Picture annotation listing
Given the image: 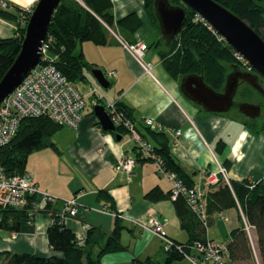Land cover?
<instances>
[{
    "label": "crops",
    "instance_id": "1",
    "mask_svg": "<svg viewBox=\"0 0 264 264\" xmlns=\"http://www.w3.org/2000/svg\"><path fill=\"white\" fill-rule=\"evenodd\" d=\"M3 1L8 3L6 9L15 11L17 7L32 8L39 0ZM132 12L137 13L142 21L133 43L147 46L142 62L127 49L131 44L115 32L113 34L117 40L107 45L94 47L84 42L80 46L85 60L94 64L93 68L103 70L108 80H115L116 92L109 93L107 102L120 100L126 103L133 108L137 121L143 122L148 118L168 129L181 130L178 145H173L174 136L172 132H167L170 149L194 184L207 189L206 171L217 170L219 165L226 169L229 180L264 182V122L259 125L256 120L247 119L236 109L227 113H208L186 98L180 90V82L165 70L159 45L154 42L151 46L144 40L145 35L154 30L145 0H114L117 20ZM14 35L15 24L0 17V37ZM151 47L155 48V52L151 51ZM92 48L97 53L91 55ZM144 65H150V71H146ZM109 71H113L114 75L108 76ZM86 74L91 79V82H87L102 88L91 71ZM112 85L111 82L110 87ZM89 91L81 92L89 95ZM88 99L91 106L84 111L73 136L76 142L70 145L67 156L63 154L65 159L51 161L45 152L30 153L26 172L31 174L39 190L59 198L54 208H61L63 200H76L77 215L71 216L74 218L66 216L63 221L75 233L81 245L86 243L89 229L97 227L99 232L104 233L103 237L96 236L94 239L98 241L94 249L99 250L107 235L114 230L118 218L123 227L120 240L125 248L102 255V264H141L139 260L145 259L163 262L167 252L162 239L151 229L136 225L133 220L148 222L151 217H159L164 222L168 237L179 243L187 242L188 233L181 227L173 201L166 198L152 203L145 198L147 192L156 186L168 192L170 180L158 173L153 161H138L130 175L116 171L114 165L120 157L135 156L132 150L134 144L121 143L112 133L104 132L93 113V100L91 97ZM104 100L100 103L106 105ZM136 180L140 182L139 188L132 187ZM227 211L213 215L210 226L219 219L227 221ZM1 216L0 213V219ZM51 222V212H40L32 221L21 219L19 231L0 229V251L60 255L48 242L47 228ZM14 232H17L16 238H13ZM207 236L214 239L209 229ZM172 264L195 263L185 256Z\"/></svg>",
    "mask_w": 264,
    "mask_h": 264
},
{
    "label": "trees",
    "instance_id": "2",
    "mask_svg": "<svg viewBox=\"0 0 264 264\" xmlns=\"http://www.w3.org/2000/svg\"><path fill=\"white\" fill-rule=\"evenodd\" d=\"M216 1L245 19L258 34H264L263 0ZM153 2L154 0H145V7L153 26L159 31ZM171 2L184 5L181 0ZM6 4L8 6L7 2ZM185 8L188 16L176 39L169 46H165L161 38L155 41L157 45L165 46L159 52L162 64L177 81L186 74H203L205 81L220 91L230 68L244 64L237 58L234 48L205 20L197 19L196 12L187 6ZM31 13V10L18 7L15 11H10L0 3V17L15 24L14 36L0 37V81L13 64L23 42L26 22H23L22 18L25 16L24 19L29 20ZM141 24L142 21L135 12L117 20L114 15V0H61L52 16L45 40L50 56L48 61L52 62L69 82L75 85L79 82L84 83L88 79L86 73L93 69L94 64L85 60L80 49L81 44L92 42L96 45H107L117 40L113 32L125 42L133 44L135 33ZM246 67L252 69L250 65ZM241 94L249 97L246 90H242ZM114 103L116 110L122 113L124 118L136 123L137 130L153 145L154 152L160 157L165 170L176 173L187 186H192L194 182L191 176L171 152L167 132L152 130L144 122L135 120L133 108L126 103L120 100ZM63 127V124L47 116L24 117L16 136L7 145L0 147V164L9 174L25 173L30 153L49 145L56 148L55 144L50 142V138ZM118 131L123 135L127 133L122 127H119ZM132 150L137 161L154 162L152 158L144 157L142 151L135 145ZM170 193L171 188L164 192L156 186L147 192L146 198L151 201L171 199L181 227L186 230L189 238L185 243L173 240V248L165 249L167 256L163 262L145 259L139 260L141 264H172L187 255H192L197 242L215 241L207 236L211 217L232 208L237 209L239 213L240 225L231 229L228 239L222 241L227 252L225 263L264 264V182L244 179L230 180L228 183L221 179L218 184L209 186L203 199L205 219L194 210L185 195L172 199ZM57 201L59 200L48 202L38 210L35 200L23 208L0 209L2 215L0 229L19 231L21 219H27L31 211L51 212L52 222L47 228V238L51 248L60 255L41 256L4 250L0 251V264H102V255L125 248L120 240L123 227L118 218L114 230L107 235L105 243L99 250L94 249L95 245H98V241L94 239L96 236L103 237L104 233L99 232L97 227L89 229L86 243L81 245L75 233L63 221L69 215L60 217L63 202L61 208L53 207ZM247 225L254 230L255 245L250 232L246 229Z\"/></svg>",
    "mask_w": 264,
    "mask_h": 264
},
{
    "label": "built area",
    "instance_id": "3",
    "mask_svg": "<svg viewBox=\"0 0 264 264\" xmlns=\"http://www.w3.org/2000/svg\"><path fill=\"white\" fill-rule=\"evenodd\" d=\"M1 6L6 7V2L1 1ZM27 11H30V8ZM198 18L201 17L197 14ZM47 47L44 42L39 63L30 70L23 81L0 104V147L7 145L16 136L20 122L24 117L47 116L64 126L77 129L87 107V98H92L93 105L105 99L103 92L97 86H92L89 95H86L75 84L69 82L67 77L52 62L48 61L50 56ZM127 49L142 62V56L147 50V46L144 43H137L128 45ZM236 54L237 58L243 62V66L247 68L246 66L249 64L246 59L239 53ZM144 67L146 71H150V65H144ZM112 75H114V72L109 71L108 76ZM88 80L91 79L88 78ZM105 106L117 129L122 127L127 132H131L134 145L142 151L144 157L154 160L158 173L167 176L170 180L171 198L176 199L179 195H185L194 210L205 219L203 199L207 189L199 184L187 186L176 173L166 171L160 157L155 154L153 145L137 130L136 123L124 118L122 113L116 110L115 103H108ZM143 122L152 130L172 132L174 136L172 143L178 145L181 130L168 129L148 118ZM136 163L135 156H122L117 160L114 169L130 175ZM221 179L230 182L226 169L222 165H219L217 170L210 169L206 171V184L208 187L218 184ZM32 200L37 202L36 210H38L48 202H54L59 198L39 190L30 173L9 174L0 164V209L23 208ZM36 210L30 212L27 221H32L35 218L38 213ZM103 211L107 210L104 209ZM77 212V202L74 198L63 200V212L60 217L63 218L65 215L75 216ZM133 222L143 229H151L154 234L163 240L165 249L173 248L174 241L165 234L164 222L161 218L154 216L148 222L138 220H133ZM246 229L250 232L248 225ZM16 237L17 232H14L13 238ZM193 249L194 253L187 255V257L195 264H226L225 243L211 240L203 243L197 242Z\"/></svg>",
    "mask_w": 264,
    "mask_h": 264
},
{
    "label": "water",
    "instance_id": "4",
    "mask_svg": "<svg viewBox=\"0 0 264 264\" xmlns=\"http://www.w3.org/2000/svg\"><path fill=\"white\" fill-rule=\"evenodd\" d=\"M61 0H39L28 20L19 53L9 70L0 81V104L14 91L41 59L52 16ZM183 4L205 20L234 50L242 55L255 70L251 73L234 69L228 72L223 88L215 90L203 74L190 73L180 79L183 95L208 113H227L236 110L251 121L262 113V103L236 101L242 82L264 97V87L259 76L264 78V34H258L248 22L216 0H181ZM264 3V0H263ZM184 5L173 4L171 0H154L153 8L158 21L160 38L169 46L183 28L188 12ZM235 67V66H233ZM91 74L103 89H109L111 82L103 70L93 68ZM93 113L101 128L112 133L117 141L123 140L105 105H93Z\"/></svg>",
    "mask_w": 264,
    "mask_h": 264
},
{
    "label": "rangeland",
    "instance_id": "5",
    "mask_svg": "<svg viewBox=\"0 0 264 264\" xmlns=\"http://www.w3.org/2000/svg\"><path fill=\"white\" fill-rule=\"evenodd\" d=\"M35 6L32 9L30 8L31 12L34 10ZM22 20H23V22H26L25 25H27L28 20L27 19L25 20L24 18H22ZM262 30H263V28H262ZM143 32H144V30H143ZM160 37L161 36H160V33H159L158 29H156L154 27V30L152 32H150V33L145 35L144 40H145V42L149 43L152 46L153 43L155 41H157ZM87 44H89L87 46H94V47L95 46H101V45H96V44H94L92 42H87ZM93 48L90 50L91 51V55L97 53V51L95 49H93ZM164 48H165V46L163 45V46H159L158 49L160 50V49H164ZM150 49H151L152 52H155V48L154 47H151ZM144 61L146 62L145 58H144ZM241 67L244 68V66H241ZM232 68H233V66L230 68V70ZM109 80L113 83L112 87H110L109 89L101 88L103 93L106 95V98H107V99L104 100L105 104H108L107 101H108L109 93L110 92H114V93L116 92V89H114L115 88V80H114V78H109ZM76 86L78 87L79 90H81L84 93L86 91H89L91 89V87L95 86V85H92L90 82L86 81L84 83L83 82H79V83L76 84ZM242 90H246V91L249 92V97L248 98L244 97L241 94ZM235 99H236V101L244 99V101L248 102V103H256V102H259V101L263 100L262 96L258 92L253 91L245 83L240 85V88L238 90V94H237ZM88 106H91V103H90V99L87 98V107ZM232 112H237V111L232 110ZM256 122L259 125L264 122V107L262 108V113H261L260 117L256 120ZM75 134H76V129H72L70 127L64 126L61 131H59L53 137L50 138V142L54 143L58 148H55V147L49 145L47 147L35 150L32 153H35L37 151H42V152H45L44 153L45 156L49 157V159L51 161H54V160L55 161H62V160L65 159V155L66 156L68 155L67 153H69V151H70L69 150L70 145L76 142V139L73 137ZM131 134H132L131 132L125 133L123 135V140L121 141V143L122 142H126L129 146L134 144L132 139H131ZM63 154H65V155H63ZM137 163H138V161H137ZM152 164H154L156 166L155 163H152ZM162 176H164V175H162ZM139 183H140L139 180H136L134 182V184L132 185V187L139 188V186H140ZM145 198H146V196H145ZM146 199L149 200L148 198H146ZM169 200H171V199H169ZM149 201L152 202V203H158V202H160L162 200H160V201H151V200H149ZM225 213L228 216V220L227 221H223L222 219H219L213 225H211L208 228L209 231L211 232L212 236L214 237L215 241H218V242L225 241L226 239H228L229 230L232 229L235 225L240 223L239 213H238L237 209L232 208V209H230V211L228 210ZM68 217H71V216H68ZM71 218H74V217H71ZM184 233L186 234L185 231H184ZM250 234H251V237L253 239V243L255 245V235L253 234V229L252 228H250ZM162 244H163V247H164L163 240H162Z\"/></svg>",
    "mask_w": 264,
    "mask_h": 264
},
{
    "label": "flooded vegetation",
    "instance_id": "6",
    "mask_svg": "<svg viewBox=\"0 0 264 264\" xmlns=\"http://www.w3.org/2000/svg\"><path fill=\"white\" fill-rule=\"evenodd\" d=\"M235 68H236V69H239V70H242V71H245V68H242V67L239 66V65L235 66ZM235 68L233 67L229 72L233 71ZM246 71H249V72H251V73H255V72H256V71L253 70V69H251V70H246ZM259 81H260V83L262 84V86L264 87V78L261 77V76H259ZM241 84H244V82H242ZM245 84H246V83H245ZM239 101H242V100H239ZM259 102L262 103V105H263L262 108H263V107H264V97H263V100H262V101H259ZM233 109H236V108H233Z\"/></svg>",
    "mask_w": 264,
    "mask_h": 264
}]
</instances>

▶ _Given task_:
Find every line in the listing that contains the word "label", treating uppercase and lowercase as different, and copy each of those lines.

▶ _Solution to this exercise_:
    "label": "crops",
    "label": "trees",
    "label": "built area",
    "label": "water",
    "label": "rangeland",
    "label": "flooded vegetation",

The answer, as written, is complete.